Exercise prompt: An acceptable answer contains each line of the material, unchanged.

• • • • • • •

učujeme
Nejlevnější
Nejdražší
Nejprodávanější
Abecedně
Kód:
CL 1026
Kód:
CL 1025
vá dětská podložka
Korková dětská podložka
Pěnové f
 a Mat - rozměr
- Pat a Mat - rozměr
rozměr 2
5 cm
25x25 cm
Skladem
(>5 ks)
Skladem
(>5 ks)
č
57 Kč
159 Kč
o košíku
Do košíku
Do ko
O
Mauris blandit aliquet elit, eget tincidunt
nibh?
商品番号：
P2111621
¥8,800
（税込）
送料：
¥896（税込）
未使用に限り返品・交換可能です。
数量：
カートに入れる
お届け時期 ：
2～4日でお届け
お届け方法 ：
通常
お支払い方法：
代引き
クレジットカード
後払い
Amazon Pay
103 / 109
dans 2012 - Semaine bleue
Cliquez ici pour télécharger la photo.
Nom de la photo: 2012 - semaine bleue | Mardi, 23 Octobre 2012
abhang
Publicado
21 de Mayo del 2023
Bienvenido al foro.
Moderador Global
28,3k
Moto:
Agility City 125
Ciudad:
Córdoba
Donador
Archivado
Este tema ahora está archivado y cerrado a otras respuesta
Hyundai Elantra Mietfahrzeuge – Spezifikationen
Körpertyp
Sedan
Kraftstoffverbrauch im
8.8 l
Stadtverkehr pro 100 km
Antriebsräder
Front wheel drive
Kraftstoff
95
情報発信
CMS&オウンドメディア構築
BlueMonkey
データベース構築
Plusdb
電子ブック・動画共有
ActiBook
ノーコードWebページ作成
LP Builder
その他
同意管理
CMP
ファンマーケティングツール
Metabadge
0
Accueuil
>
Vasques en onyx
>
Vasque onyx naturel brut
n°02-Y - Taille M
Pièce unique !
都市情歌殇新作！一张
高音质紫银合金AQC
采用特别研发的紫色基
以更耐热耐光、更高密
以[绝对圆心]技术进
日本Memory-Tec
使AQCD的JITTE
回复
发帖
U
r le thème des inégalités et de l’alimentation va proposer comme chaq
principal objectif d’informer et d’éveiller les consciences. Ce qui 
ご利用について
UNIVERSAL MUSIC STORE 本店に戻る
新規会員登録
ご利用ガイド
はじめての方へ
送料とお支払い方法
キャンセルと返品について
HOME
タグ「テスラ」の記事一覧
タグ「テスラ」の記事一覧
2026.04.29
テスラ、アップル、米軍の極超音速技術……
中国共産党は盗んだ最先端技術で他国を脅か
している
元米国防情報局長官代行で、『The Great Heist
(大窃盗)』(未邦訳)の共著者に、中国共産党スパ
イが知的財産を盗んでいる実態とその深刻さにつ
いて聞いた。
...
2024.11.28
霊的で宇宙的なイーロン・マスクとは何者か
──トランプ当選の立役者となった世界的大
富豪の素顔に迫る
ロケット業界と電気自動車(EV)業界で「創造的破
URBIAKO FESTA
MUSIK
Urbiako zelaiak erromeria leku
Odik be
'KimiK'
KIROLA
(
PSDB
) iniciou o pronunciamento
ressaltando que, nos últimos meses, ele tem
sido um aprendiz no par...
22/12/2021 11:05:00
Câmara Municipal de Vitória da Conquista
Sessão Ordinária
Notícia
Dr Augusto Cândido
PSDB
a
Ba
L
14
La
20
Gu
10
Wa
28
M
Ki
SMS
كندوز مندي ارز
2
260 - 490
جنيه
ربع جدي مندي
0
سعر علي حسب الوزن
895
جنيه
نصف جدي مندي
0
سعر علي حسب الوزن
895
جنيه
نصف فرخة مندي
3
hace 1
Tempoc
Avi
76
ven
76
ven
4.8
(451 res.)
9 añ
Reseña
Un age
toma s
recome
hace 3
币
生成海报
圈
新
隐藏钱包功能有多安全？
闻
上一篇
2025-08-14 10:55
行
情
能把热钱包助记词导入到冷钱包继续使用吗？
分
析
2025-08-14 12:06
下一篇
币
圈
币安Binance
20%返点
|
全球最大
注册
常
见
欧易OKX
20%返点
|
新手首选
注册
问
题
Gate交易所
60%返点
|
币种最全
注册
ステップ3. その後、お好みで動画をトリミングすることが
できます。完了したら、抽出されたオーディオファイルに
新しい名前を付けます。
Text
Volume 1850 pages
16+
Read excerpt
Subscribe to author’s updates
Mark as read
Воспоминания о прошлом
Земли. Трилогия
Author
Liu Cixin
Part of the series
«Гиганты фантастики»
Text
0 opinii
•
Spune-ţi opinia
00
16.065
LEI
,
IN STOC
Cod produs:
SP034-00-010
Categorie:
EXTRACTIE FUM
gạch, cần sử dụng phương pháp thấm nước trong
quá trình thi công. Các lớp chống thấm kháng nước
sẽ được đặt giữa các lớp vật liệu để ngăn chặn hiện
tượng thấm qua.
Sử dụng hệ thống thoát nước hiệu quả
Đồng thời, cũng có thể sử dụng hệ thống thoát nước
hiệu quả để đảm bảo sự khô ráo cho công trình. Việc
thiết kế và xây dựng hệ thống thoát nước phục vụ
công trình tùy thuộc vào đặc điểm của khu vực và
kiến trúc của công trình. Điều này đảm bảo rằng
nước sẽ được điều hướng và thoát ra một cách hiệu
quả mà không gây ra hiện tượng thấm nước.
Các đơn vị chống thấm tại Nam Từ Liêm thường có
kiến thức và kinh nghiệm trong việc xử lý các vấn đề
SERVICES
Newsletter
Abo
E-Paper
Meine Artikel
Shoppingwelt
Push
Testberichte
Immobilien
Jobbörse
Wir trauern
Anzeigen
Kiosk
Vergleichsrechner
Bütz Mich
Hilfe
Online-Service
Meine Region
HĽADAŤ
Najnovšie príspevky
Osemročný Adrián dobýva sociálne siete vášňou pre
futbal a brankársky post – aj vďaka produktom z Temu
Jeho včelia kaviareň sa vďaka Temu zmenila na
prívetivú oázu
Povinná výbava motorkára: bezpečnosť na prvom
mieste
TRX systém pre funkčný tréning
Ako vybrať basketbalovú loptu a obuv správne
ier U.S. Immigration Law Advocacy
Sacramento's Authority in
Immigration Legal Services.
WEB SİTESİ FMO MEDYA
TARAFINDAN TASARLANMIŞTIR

• • • • • • •

Answer section:
učujeme
Nejlevnější
Nejdražší
Nejprodávanější
Abecedně
Kód:
CL 1026
Kód:
CL 1025
vá dětská podložka
Korková dětská podložka
Pěnové f
 a Mat - rozměr
- Pat a Mat - rozměr
rozměr 2
5 cm
25x25 cm
Skladem
(>5 ks)
Skladem
(>5 ks)
č
57 Kč
159 Kč
o košíku
Do košíku
Do ko
O
Mauris blandit aliquet elit, eget tincidunt
nibh?
商品番号：
P2111621
¥8,800
（税込）
送料：
¥896（税込）
未使用に限り返品・交換可能です。
数量：
カートに入れる
お届け時期 ：
2～4日でお届け
お届け方法 ：
通常
お支払い方法：
代引き
クレジットカード
後払い
Amazon Pay
103 / 109
dans 2012 - Semaine bleue
Cliquez ici pour télécharger la photo.
Nom de la photo: 2012 - semaine bleue | Mardi, 23 Octobre 2012
abhang
Publicado
21 de Mayo del 2023
Bienvenido al foro.
Moderador Global
28,3k
Moto:
Agility City 125
Ciudad:
Córdoba
Donador
Archivado
Este tema ahora está archivado y cerrado a otras respuesta
Hyundai Elantra Mietfahrzeuge – Spezifikationen
Körpertyp
Sedan
Kraftstoffverbrauch im
8.8 l
Stadtverkehr pro 100 km
Antriebsräder
Front wheel drive
Kraftstoff
95
情報発信
CMS&オウンドメディア構築
BlueMonkey
データベース構築
Plusdb
電子ブック・動画共有
ActiBook
ノーコードWebページ作成
LP Builder
その他
同意管理
CMP
ファンマーケティングツール
Metabadge
0
Accueuil
>
Vasques en onyx
>
Vasque onyx naturel brut
n°02-Y - Taille M
Pièce unique !
都市情歌殇新作！一张
高音质紫银合金AQC
采用特别研发的紫色基
以更耐热耐光、更高密
以[绝对圆心]技术进
日本Memory-Tec
使AQCD的JITTE
回复
发帖
U
r le thème des inégalités et de l’alimentation va proposer comme chaq
principal objectif d’informer et d’éveiller les consciences. Ce qui 
ご利用について
UNIVERSAL MUSIC STORE 本店に戻る
新規会員登録
ご利用ガイド
はじめての方へ
送料とお支払い方法
キャンセルと返品について
HOME
タグ「テスラ」の記事一覧
タグ「テスラ」の記事一覧
2026.04.29
テスラ、アップル、米軍の極超音速技術……
中国共産党は盗んだ最先端技術で他国を脅か
している
元米国防情報局長官代行で、『The Great Heist
(大窃盗)』(未邦訳)の共著者に、中国共産党スパ
イが知的財産を盗んでいる実態とその深刻さにつ
いて聞いた。
...
2024.11.28
霊的で宇宙的なイーロン・マスクとは何者か
──トランプ当選の立役者となった世界的大
富豪の素顔に迫る
ロケット業界と電気自動車(EV)業界で「創造的破
URBIAKO FESTA
MUSIK
Urbiako zelaiak erromeria leku
Odik be
'KimiK'
KIROLA
(
PSDB
) iniciou o pronunciamento
ressaltando que, nos últimos meses, ele tem
sido um aprendiz no par...
22/12/2021 11:05:00
Câmara Municipal de Vitória da Conquista
Sessão Ordinária
Notícia
Dr Augusto Cândido
PSDB
a
Ba
L
14
La
20
Gu
10
Wa
28
M
Ki
SMS
كندوز مندي ارز
2
260 - 490
جنيه
ربع جدي مندي
0
سعر علي حسب الوزن
895
جنيه
نصف جدي مندي
0
سعر علي حسب الوزن
895
جنيه
نصف فرخة مندي
3
hace 1
Tempoc
Avi
76
ven
76
ven
4.8
(451 res.)
9 añ
Reseña
Un age
toma s
recome
hace 3
币
生成海报
圈
新
隐藏钱包功能有多安全？
闻
上一篇
2025-08-14 10:55
行
情
能把热钱包助记词导入到冷钱包继续使用吗？
分
析
2025-08-14 12:06
下一篇
币
圈
币安Binance
20%返点
|
全球最大
注册
常
见
欧易OKX
20%返点
|
新手首选
注册
问
题
Gate交易所
60%返点
|
币种最全
注册
ステップ3. その後、お好みで動画をトリミングすることが
できます。完了したら、抽出されたオーディオファイルに
新しい名前を付けます。
Text
Volume 1850 pages
16+
Read excerpt
Subscribe to author’s updates
Mark as read
Воспоминания о прошлом
Земли. Трилогия
Author
Liu Cixin
Part of the series
«Гиганты фантастики»
Text
0 opinii
•
Spune-ţi opinia
00
16.065
LEI
,
IN STOC
Cod produs:
SP034-00-010
Categorie:
EXTRACTIE FUM
gạch, cần sử dụng phương pháp thấm nước trong
quá trình thi công. Các lớp chống thấm kháng nước
sẽ được đặt giữa các lớp vật liệu để ngăn chặn hiện
tượng thấm qua.
Sử dụng hệ thống thoát nước hiệu quả
Đồng thời, cũng có thể sử dụng hệ thống thoát nước
hiệu quả để đảm bảo sự khô ráo cho công trình. Việc
thiết kế và xây dựng hệ thống thoát nước phục vụ
công trình tùy thuộc vào đặc điểm của khu vực và
kiến trúc của công trình. Điều này đảm bảo rằng
nước sẽ được điều hướng và thoát ra một cách hiệu
quả mà không gây ra hiện tượng thấm nước.
Các đơn vị chống thấm tại Nam Từ Liêm thường có
kiến thức và kinh nghiệm trong việc xử lý các vấn đề
SERVICES
Newsletter
Abo
E-Paper
Meine Artikel
Shoppingwelt
Push
Testberichte
Immobilien
Jobbörse
Wir trauern
Anzeigen
Kiosk
Vergleichsrechner
Bütz Mich
Hilfe
Online-Service
Meine Region
HĽADAŤ
Najnovšie príspevky
Osemročný Adrián dobýva sociálne siete vášňou pre
futbal a brankársky post – aj vďaka produktom z Temu
Jeho včelia kaviareň sa vďaka Temu zmenila na
prívetivú oázu
Povinná výbava motorkára: bezpečnosť na prvom
mieste
TRX systém pre funkčný tréning
Ako vybrať basketbalovú loptu a obuv správne
ier U.S. Immigration Law Advocacy
Sacramento's Authority in
Immigration Legal Services.
WEB SİTESİ FMO MEDYA
TARAFINDAN TASARLANMIŞTIR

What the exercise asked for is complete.